_Required work_
Please repeat, exactly and with nothing extra, the line containing "Outlined on this" and every line after it up to the end of the material.

_Data extract_
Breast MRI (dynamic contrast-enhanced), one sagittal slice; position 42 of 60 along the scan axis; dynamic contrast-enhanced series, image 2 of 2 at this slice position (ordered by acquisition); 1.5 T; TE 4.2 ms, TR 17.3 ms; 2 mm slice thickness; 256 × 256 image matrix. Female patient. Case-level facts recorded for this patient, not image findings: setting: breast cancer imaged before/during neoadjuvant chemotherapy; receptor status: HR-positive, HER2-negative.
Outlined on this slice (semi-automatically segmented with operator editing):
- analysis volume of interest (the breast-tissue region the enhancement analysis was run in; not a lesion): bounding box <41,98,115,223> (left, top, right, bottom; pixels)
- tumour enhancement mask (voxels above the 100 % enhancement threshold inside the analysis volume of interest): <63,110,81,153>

_Task response_
Outlined on this slice (semi-automatically segmented with operator editing):
- analysis volume of interest (the breast-tissue region the enhancement analysis was run in; not a lesion): bounding box <41,98,115,223> (left, top, right, bottom; pixels)
- tumour enhancement mask (voxels above the 100 % enhancement threshold inside the analysis volume of interest): <63,110,81,153>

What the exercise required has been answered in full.